Hybrid Quantum-Classical Spatiotemporal Forecasting for 3D Cloud Fields

Abstract

Accurate forecasting of three-dimensional (3D) cloud fields is important for atmospheric analysis and short-range numerical weather prediction, yet it remains challenging because cloud evolution involves cross-layer interactions, nonlocal dependencies, and multiscale spatiotemporal dynamics. Existing spatiotemporal prediction models based on convolutions, recurrence, or attention often rely on locality-biased representations and therefore struggle to preserve fine cloud structures in volumetric forecasting tasks. To address this issue, we propose QENO, a hybrid quantum-inspired spatiotemporal forecasting framework for 3D cloud fields. The proposed architecture consists of four components: a classical spatiotemporal encoder for compact latent representation, a topology-aware quantum enhancement block for modeling nonlocal couplings in latent space, a dynamic fusion temporal unit for integrating measurement-derived quantum features with recurrent memory, and a decoder for reconstructing future cloud volumes. Experiments on CMA-MESO 3D cloud fields show that QENO consistently outperforms representative baselines, including ConvLSTM, PredRNN++, Earthformer, TAU, and SimVP variants, in terms of MSE, MAE, RMSE, SSIM, and threshold-based detection metrics. In particular, QENO achieves an MSE of 0.2038, an RMSE of 0.4514, and an SSIM of 0.6291, while also maintaining a compact parameter budget. These results indicate that topology-aware hybrid quantum-classical feature modeling is a promising direction for 3D cloud structure forecasting and atmospheric Earth observation data analysis.

Paper Structure

This paper contains 21 sections, 10 equations, 4 figures, 3 tables, 1 algorithm.

Figures (4)

  • Figure 1: Comparison of 2D, 3D CNN and quantum-enhanced feature extraction.
  • Figure 2: The overall architecture of QENO
  • Figure 3: Visualization of 3D cloud forecasts for Channel 15 from the CMA‐MESO dataset.
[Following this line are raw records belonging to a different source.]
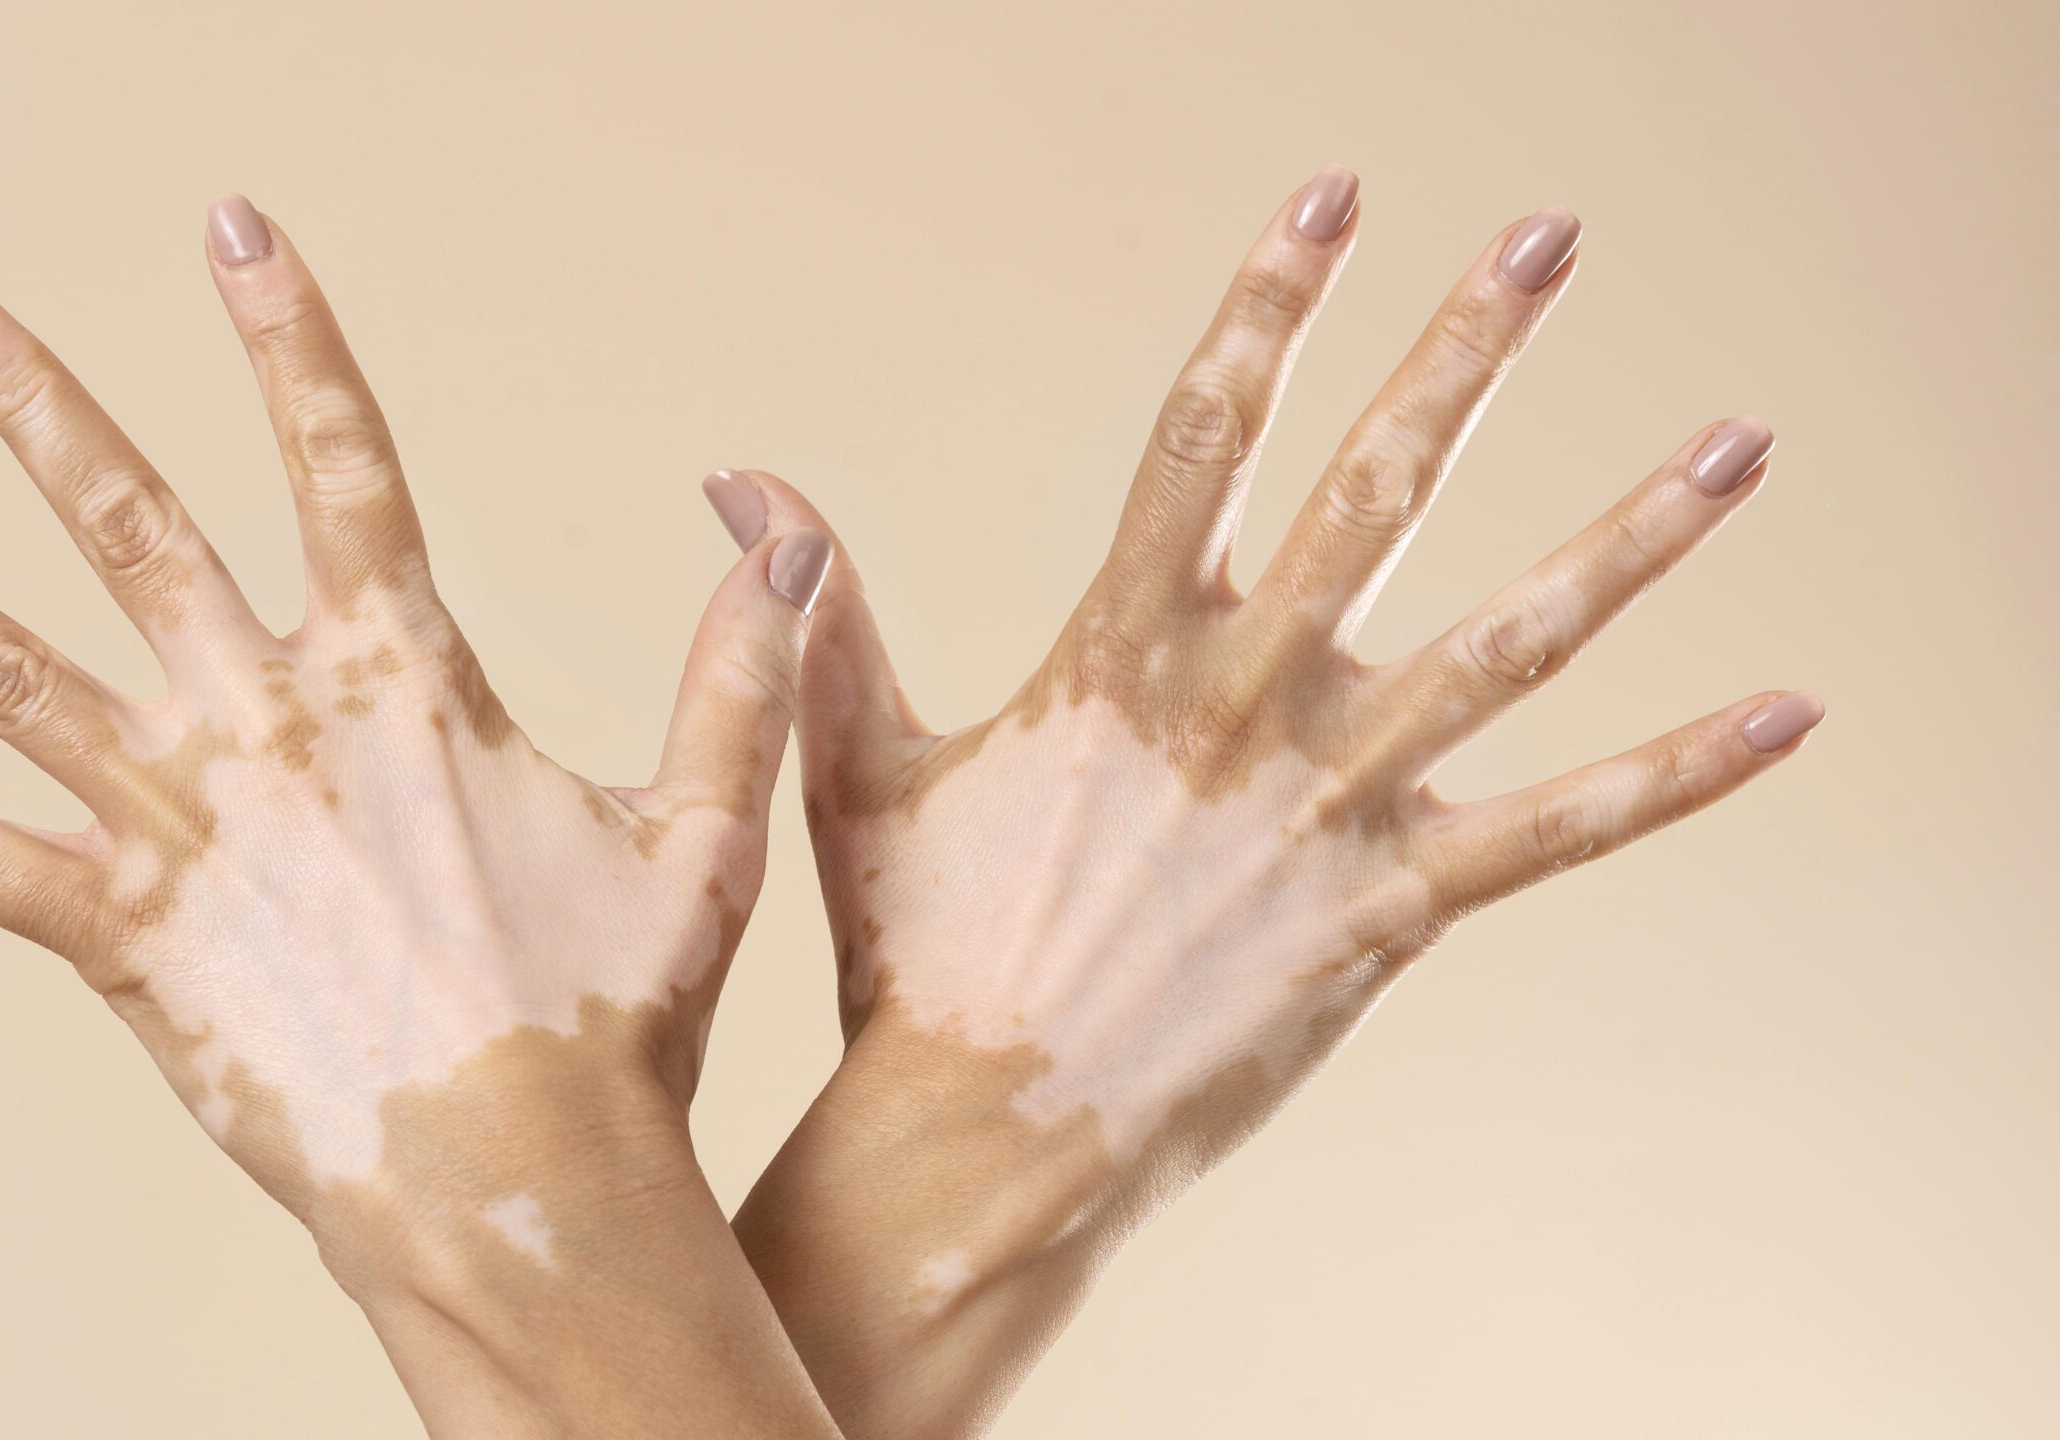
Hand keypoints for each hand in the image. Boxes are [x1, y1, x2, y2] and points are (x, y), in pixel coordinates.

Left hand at [0, 196, 840, 1437]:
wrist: (511, 1179)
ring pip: (4, 666)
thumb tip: (785, 542)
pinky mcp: (119, 935)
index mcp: (404, 682)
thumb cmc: (611, 1014)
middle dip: (26, 398)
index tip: (232, 228)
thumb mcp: (700, 831)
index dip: (288, 333)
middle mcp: (270, 725)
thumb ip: (734, 677)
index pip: (343, 459)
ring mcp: (181, 826)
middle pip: (127, 522)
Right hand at [729, 168, 1821, 1435]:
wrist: (985, 1136)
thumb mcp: (856, 764)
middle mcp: (1245, 706)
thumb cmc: (916, 953)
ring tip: (1742, 440)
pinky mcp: (1395, 911)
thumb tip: (738, 477)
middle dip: (1468, 353)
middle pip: (1377, 492)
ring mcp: (1332, 806)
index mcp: (1121, 653)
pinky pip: (1560, 830)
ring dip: (1634, 537)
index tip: (1333, 203)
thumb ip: (824, 612)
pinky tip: (1788, 710)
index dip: (1269, 308)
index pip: (1203, 434)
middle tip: (1552, 239)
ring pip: (1512, 647)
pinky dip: (1677, 771)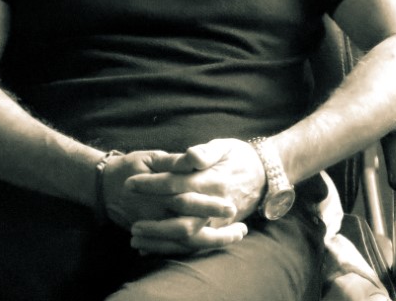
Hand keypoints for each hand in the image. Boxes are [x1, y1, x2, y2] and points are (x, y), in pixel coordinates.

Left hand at [123, 138, 266, 253]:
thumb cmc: (239, 157)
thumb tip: (191, 156)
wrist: (265, 175)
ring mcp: (217, 220)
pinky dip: (171, 248)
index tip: (129, 183)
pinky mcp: (218, 229)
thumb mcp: (225, 146)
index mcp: (213, 180)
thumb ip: (206, 151)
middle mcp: (216, 204)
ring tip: (135, 236)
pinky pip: (194, 245)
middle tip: (130, 220)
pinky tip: (149, 248)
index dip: (152, 185)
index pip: (178, 184)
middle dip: (153, 220)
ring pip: (187, 237)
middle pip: (181, 217)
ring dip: (160, 239)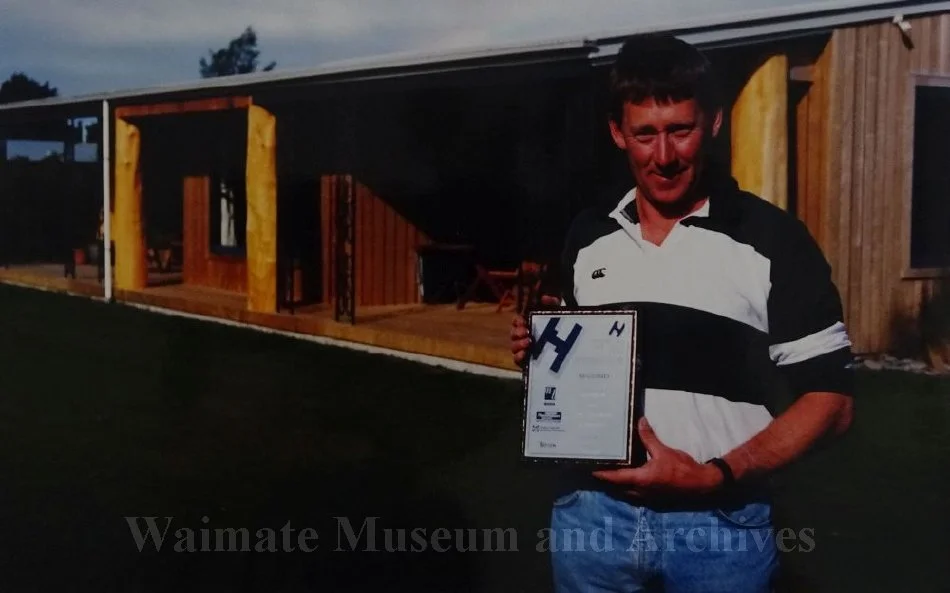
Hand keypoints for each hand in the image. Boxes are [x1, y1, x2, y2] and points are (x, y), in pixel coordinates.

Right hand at [510, 296, 560, 366]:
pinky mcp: (526, 362)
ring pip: (514, 347)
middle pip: (513, 334)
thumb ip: (552, 303)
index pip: (517, 322)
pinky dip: (519, 356)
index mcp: (527, 325)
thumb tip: (544, 298)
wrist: (568, 351)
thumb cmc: (559, 330)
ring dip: (518, 344)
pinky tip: (525, 353)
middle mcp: (522, 337)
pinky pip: (517, 360)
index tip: (523, 321)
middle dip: (517, 332)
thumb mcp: (557, 315)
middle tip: (526, 331)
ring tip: (528, 342)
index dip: (517, 321)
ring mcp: (523, 350)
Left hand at [592, 417, 723, 498]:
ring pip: (627, 494)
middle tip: (599, 471)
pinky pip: (637, 495)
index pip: (616, 478)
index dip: (603, 474)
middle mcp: (641, 492)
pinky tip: (630, 481)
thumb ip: (649, 438)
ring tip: (611, 476)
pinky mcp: (655, 499)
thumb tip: (640, 422)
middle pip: (618, 488)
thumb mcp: (664, 451)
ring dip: (619, 487)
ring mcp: (649, 498)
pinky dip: (630, 489)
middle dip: (608, 482)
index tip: (591, 471)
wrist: (702, 484)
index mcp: (641, 480)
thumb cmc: (682, 468)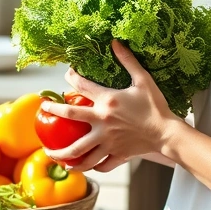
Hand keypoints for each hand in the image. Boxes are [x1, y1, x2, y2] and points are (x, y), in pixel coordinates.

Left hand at [40, 40, 180, 172]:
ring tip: (52, 156)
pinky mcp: (115, 155)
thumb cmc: (156, 106)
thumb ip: (128, 61)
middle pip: (70, 118)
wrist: (167, 133)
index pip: (82, 86)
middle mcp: (102, 122)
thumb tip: (115, 42)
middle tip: (43, 110)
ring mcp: (107, 141)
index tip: (66, 75)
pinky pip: (99, 164)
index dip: (72, 78)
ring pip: (79, 151)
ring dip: (63, 154)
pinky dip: (91, 167)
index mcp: (107, 102)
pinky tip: (84, 166)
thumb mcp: (143, 80)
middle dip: (53, 112)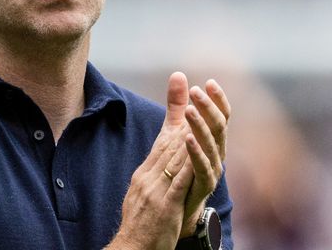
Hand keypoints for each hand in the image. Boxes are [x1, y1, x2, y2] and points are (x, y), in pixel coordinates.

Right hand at [105, 76, 197, 248]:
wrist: (131, 248)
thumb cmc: (139, 225)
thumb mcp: (143, 195)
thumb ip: (154, 175)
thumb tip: (161, 160)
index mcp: (143, 175)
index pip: (162, 144)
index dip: (177, 122)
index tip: (190, 104)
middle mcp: (147, 178)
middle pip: (169, 144)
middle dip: (185, 119)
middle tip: (199, 97)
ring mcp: (155, 191)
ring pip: (175, 157)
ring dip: (189, 134)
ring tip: (200, 114)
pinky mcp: (165, 206)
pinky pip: (179, 182)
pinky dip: (188, 164)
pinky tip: (197, 150)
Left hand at [178, 75, 230, 236]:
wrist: (175, 208)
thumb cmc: (178, 166)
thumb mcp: (174, 130)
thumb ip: (177, 104)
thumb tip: (178, 74)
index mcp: (212, 140)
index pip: (221, 116)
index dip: (217, 100)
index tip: (209, 82)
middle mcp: (217, 154)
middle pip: (218, 127)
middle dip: (209, 107)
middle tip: (197, 91)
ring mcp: (212, 170)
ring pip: (212, 146)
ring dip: (201, 126)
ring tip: (190, 110)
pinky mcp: (202, 187)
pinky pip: (202, 168)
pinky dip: (196, 152)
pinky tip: (187, 138)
Top: Ground truth. Below: model predictions by QENO, TAU, Earthformer, PredRNN_Plus, ConvLSTM, SimVP_Plus, PhyDNet, MAU, and SimVP. This layout illustrates each model’s capability to reproduce fine‐scale cloud patterns and overall structural fidelity.
  • Figure 4: Quantum coherence matrix analysis: inter-feature correlation patterns across model variants. Panels (a)--(f) show pairwise correlation (coherence) of latent feature activations computed over the validation set for six model variants: (a) QENO_Full (full quantum-enhanced model), (b) QENO without the Dynamic Fusion Temporal Unit (DFTU disabled), (c) QENO with quantum layers removed from the decoder, (d) QENO with a lightweight MLP decoder, (e) QENO with a classical convolutional decoder, and (f) a purely classical LSTM baseline. Color encodes Pearson-style correlation (range $[-1,1]$); strong off-diagonal structure indicates pronounced non-local feature coherence. The full QENO model (a) exhibits large-scale block structure and prominent off-diagonal correlations, whereas ablated or classical variants (b)--(f) progressively lose these organized long-range patterns and revert toward local/diagonal correlation.